June 20th 2018 - 9am-12.30pm - Hyatt Regency Cambridge - 575 Memorial Dr.

Machine Learning and Advanced Analytics for Integrative Analysis

In the big data era of medicine, data is explosively growing in both volume and variety. The field of precision medicine research lacks the computational tools to reliably integrate multiply types of bio-data. There is a strong need of integrative machine learning models in order to better make use of heterogeneous information in decision making and knowledge discovery. How data from multiple sources are incorporated in a learning system is key step for a successful analysis. 

This provides an unprecedented opportunity to understand disease from multiple angles and make precise data-driven decisions. This meeting will outline the challenges and plot a route for machine learning experts and data scientists to wisely optimise the use of these data.

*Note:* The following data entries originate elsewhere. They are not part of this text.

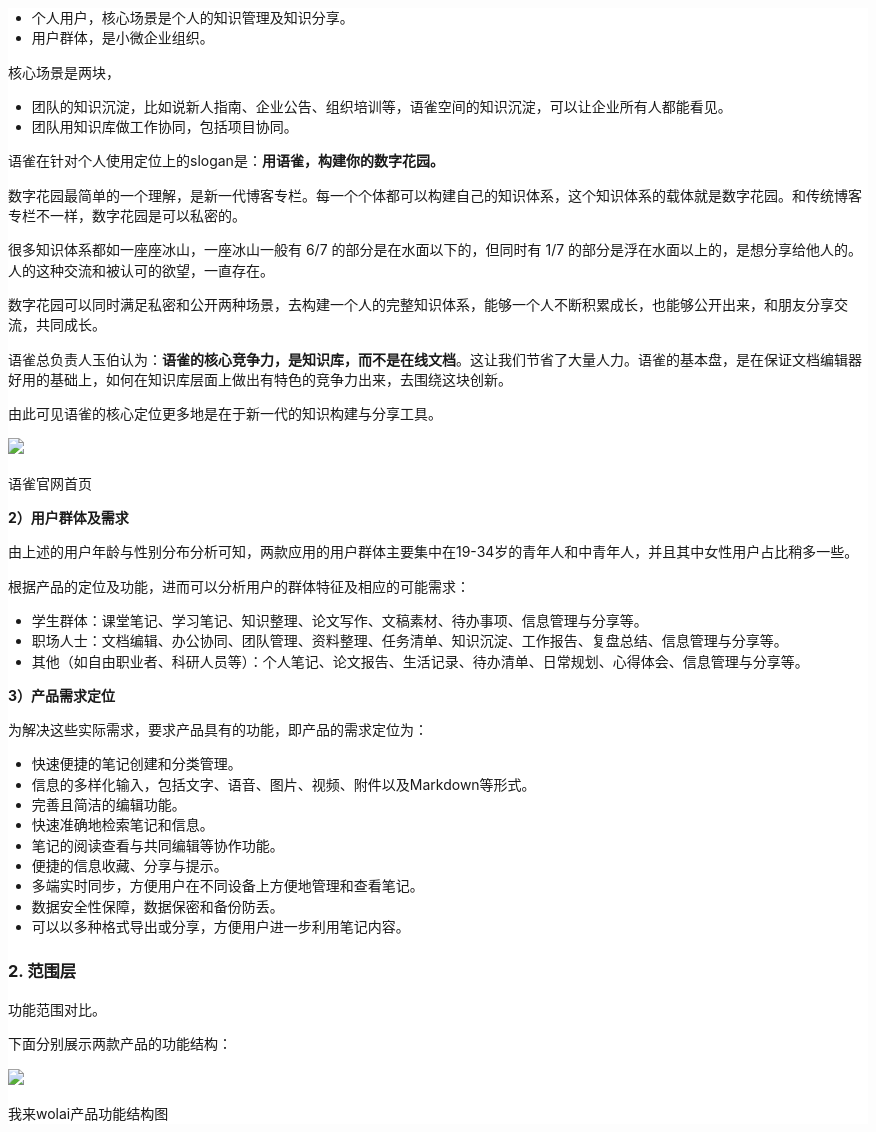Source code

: *   个人用户，核心场景是个人的知识管理及知识分享。
*   用户群体，是小微企业组织。

核心场景是两块，

*   团队的知识沉淀，比如说新人指南、企业公告、组织培训等，语雀空间的知识沉淀，可以让企业所有人都能看见。
*   团队用知识库做工作协同，包括项目协同。

语雀在针对个人使用定位上的slogan是：**用语雀，构建你的数字花园。**

数字花园最简单的一个理解，是新一代博客专栏。每一个个体都可以构建自己的知识体系，这个知识体系的载体就是数字花园。和传统博客专栏不一样，数字花园是可以私密的。

很多知识体系都如一座座冰山，一座冰山一般有 6/7 的部分是在水面以下的，但同时有 1/7 的部分是浮在水面以上的，是想分享给他人的。人的这种交流和被认可的欲望，一直存在。

数字花园可以同时满足私密和公开两种场景，去构建一个人的完整知识体系，能够一个人不断积累成长，也能够公开出来，和朋友分享交流，共同成长。

语雀总负责人玉伯认为：**语雀的核心竞争力，是知识库，而不是在线文档**。这让我们节省了大量人力。语雀的基本盘，是在保证文档编辑器好用的基础上，如何在知识库层面上做出有特色的竞争力出来，去围绕这块创新。

由此可见语雀的核心定位更多地是在于新一代的知识构建与分享工具。

![](https://image.woshipm.com/2023/07/15/bcf689de-22bd-11ee-875d-00163e0b5ff3.png)

语雀官网首页

**2）用户群体及需求**

由上述的用户年龄与性别分布分析可知，两款应用的用户群体主要集中在19-34岁的青年人和中青年人，并且其中女性用户占比稍多一些。

根据产品的定位及功能，进而可以分析用户的群体特征及相应的可能需求：

*   学生群体：课堂笔记、学习笔记、知识整理、论文写作、文稿素材、待办事项、信息管理与分享等。
*   职场人士：文档编辑、办公协同、团队管理、资料整理、任务清单、知识沉淀、工作报告、复盘总结、信息管理与分享等。
*   其他（如自由职业者、科研人员等）：个人笔记、论文报告、生活记录、待办清单、日常规划、心得体会、信息管理与分享等。

**3）产品需求定位**

为解决这些实际需求，要求产品具有的功能，即产品的需求定位为：

*   快速便捷的笔记创建和分类管理。
*   信息的多样化输入，包括文字、语音、图片、视频、附件以及Markdown等形式。
*   完善且简洁的编辑功能。
*   快速准确地检索笔记和信息。
*   笔记的阅读查看与共同编辑等协作功能。
*   便捷的信息收藏、分享与提示。
*   多端实时同步，方便用户在不同设备上方便地管理和查看笔记。
*   数据安全性保障，数据保密和备份防丢。
*   可以以多种格式导出或分享，方便用户进一步利用笔记内容。

### 2\. 范围层

功能范围对比。

下面分别展示两款产品的功能结构：

![](https://image.woshipm.com/2023/07/15/e321ae7c-22bd-11ee-aa2b-00163e0b5ff3.png)

我来wolai产品功能结构图
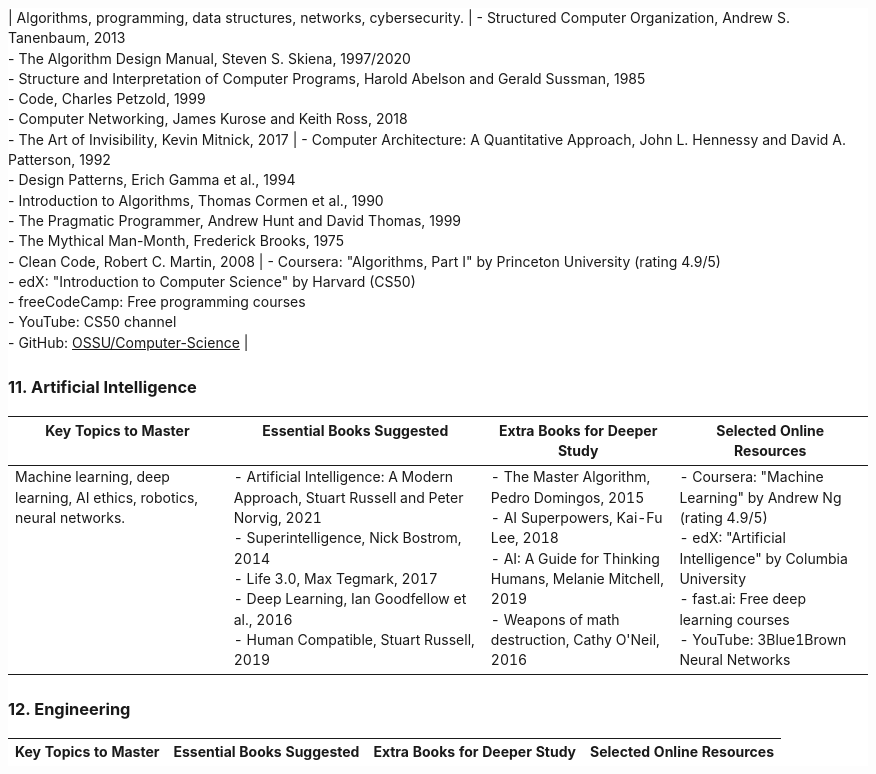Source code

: | Algorithms, programming, data structures, networks, cybersecurity. |  - Structured Computer Organization, Andrew S. Tanenbaum, 2013<br>- The Algorithm Design Manual, Steven S. Skiena, 1997/2020 <br> - Structure and Interpretation of Computer Programs, Harold Abelson and Gerald Sussman, 1985 <br> - Code, Charles Petzold, 1999<br> - Computer Networking, James Kurose and Keith Ross, 2018<br> - The Art of Invisibility, Kevin Mitnick, 2017 | - Computer Architecture: A Quantitative Approach, John L. Hennessy and David A. Patterson, 1992<br>- Design Patterns, Erich Gamma et al., 1994 <br> -  Introduction to Algorithms, Thomas Cormen et al., 1990 <br> - The Pragmatic Programmer, Andrew Hunt and David Thomas, 1999<br>- The Mythical Man-Month, Frederick Brooks, 1975<br> - Clean Code, Robert C. Martin, 2008 | - Coursera: "Algorithms, Part I" by Princeton University (rating 4.9/5) <br> - edX: "Introduction to Computer Science" by Harvard (CS50) <br> - freeCodeCamp: Free programming courses <br> - YouTube: CS50 channel <br> - GitHub: [OSSU/Computer-Science]([url](https://github.com/ossu/computer-science)) |



###  11. Artificial Intelligence

| Key Topics to Master                                                   | Essential Books Suggested                                                                                                                                                                                                                                           | Extra Books for Deeper Study                                                                                                                      | Selected Online Resources                                                                                                                                                                                      |
| ---------------------------------------------------------------------- | ------------------------------------------------------------------------------------------------------------------------------------------------------------------------------------------------------------------------------------------------------------------- | ------------------------------------------------------------------------------------------------------------------------------------------------- | -------------------------------------------------------------------------------------------------------------------------------------------------------------------------------------------------------------- |
| Machine learning, deep learning, AI ethics, robotics, neural networks. | - Artificial Intelligence: A Modern Approach, Stuart Russell and Peter Norvig, 2021 <br> - Superintelligence, Nick Bostrom, 2014 <br> - Life 3.0, Max Tegmark, 2017 <br> - Deep Learning, Ian Goodfellow et al., 2016 <br> - Human Compatible, Stuart Russell, 2019 | - The Master Algorithm, Pedro Domingos, 2015 <br> - AI Superpowers, Kai-Fu Lee, 2018<br>- AI: A Guide for Thinking Humans, Melanie Mitchell, 2019  <br> - Weapons of math destruction, Cathy O'Neil, 2016| - Coursera: "Machine Learning" by Andrew Ng (rating 4.9/5) <br> - edX: "Artificial Intelligence" by Columbia University <br> - fast.ai: Free deep learning courses <br> - YouTube: 3Blue1Brown Neural Networks |


###  12. Engineering

| Key Topics to Master                                                                                     | Essential Books Suggested                                                                                                                                                                                                                          | Extra Books for Deeper Study                                                                                                                                                                                                                                                                                        | Selected Online Resources                                                                                                                                                                                                                                                                                                            |
| -------------------------------------------------------------------------------------------------------- | -------------------------------------------------------------------------------------------------------------------------------------------------------------------------------------------------------------------------------------------------- | ------------------------------------------------------------------------------------------------------------------------------------------------------------------------------------------------------------------------------------------------------------------------------------------------------------------- | ------------------------------------------------------------------------------------------------------------------------------------------------------------------------------------------------------------------------------------------------------------------------------------------------------------------------------------ |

  • Peter Stetson, Chief Health Informatics Officer, Deputy Physician-In-Chief, Office of the Physician-In-Chief, Memorial Sloan Kettering Cancer Center
  • Cory McLean, Senior Software Engineer, Google Brain
  • Heming Xing, Senior Principal Scientist, Precision Immunology Cluster, Sanofi
  • Riccardo Sabatini, Chief Data Scientist, Orionis Biosciences
  • Marghoob Mohiyuddin, Research Leader, Bioinformatics, Roche
  • Lee Lichtenstein, Associate Director, Somatic Computational Methods, The Broad Institute
  • Shanrong Zhao, Director, Computational Biology and Bioinformatics, Pfizer
  • Renato Umeton, Head of Data Science, Dana-Farber Cancer Institute
  • Gyungah Jun, Director, Head of Neurogenetics & Integrated Genomics, Eisai Andover Innovation Medicines (AiM) Institute
  • Linda Zhou, Director, Research and Life Sciences Solutions, Western Digital
  • Brad Chapman, Senior Research Scientist, Harvard University
  • Vibhor Gupta, Director, Pangaea Group
  • Pablo Cingolani, Principal Scientist, AstraZeneca
  • Nathanael Fillmore, Associate Director for Machine Learning and Predictive Analytics, MAVERIC, VA Boston Healthcare System
  • Bin Li, Director, Computational Biology, Takeda
  • Stephanie Hintzen, Bioinformatics System Programmer, Dana-Farber Cancer Institute
  • Jack Pollard, Head of Cancer Bioinformatics, Sanofi
  • Joanna Fueyo, Visiting Scholar, Bioinformatics, Boston University
  • Mark Kon, Professor of Mathematics and Statistics, Boston University
  • John Quackenbush, Professor of Computational Biology and Bioinformatics, Harvard T.H. Chan School of Public Health
  • Leonid Peshkin, Lecturer on Systems Biology, Harvard Medical School
  • Will Chen, VP Product Management and Business Development, Precision Medicine, Elsevier

Points of discussion:

  • Evaluating the proposition: Advanced analytics + biodata = revolutionised medicine?
  • How are data science and machine learning transforming our understanding of disease and helping us develop treatments?
  • Exploring integrative analysis e.g.  health record data, genetics, expression, metabolomics and imaging.
  • A bio archive for algorithms and a pharma grade AI chemical library.
  • Issues of reproducibility in AI applications.
  • Challenges in using machine learning for the integration of large scale functional genomics.
  • The power of querying multiple levels of evidence to test complex hypotheses enabled by systems biology frameworks and more holistic thinking.
  • Selecting machine learning approaches to establish phenotype-genotype relationships and integrate multiple data types.

meeting output:

  • A definition of specific challenge areas of highest value for the application of machine learning in analysing bio-data.
  • Definitions of strengths and weaknesses of AI/data integration techniques and tools currently available and in the pipeline.
  • Identified areas of opportunity for collaboration between industry and academia.
  • Strategic initiatives that are currently being pursued to progress the use of advanced analytics e.g. case studies of success, technology development and consortia.
  • Recommendations for applying AI in for the discovery and development of drugs. What types of machine learning applications are currently in use and in development at pharmaceutical and biotechnology companies?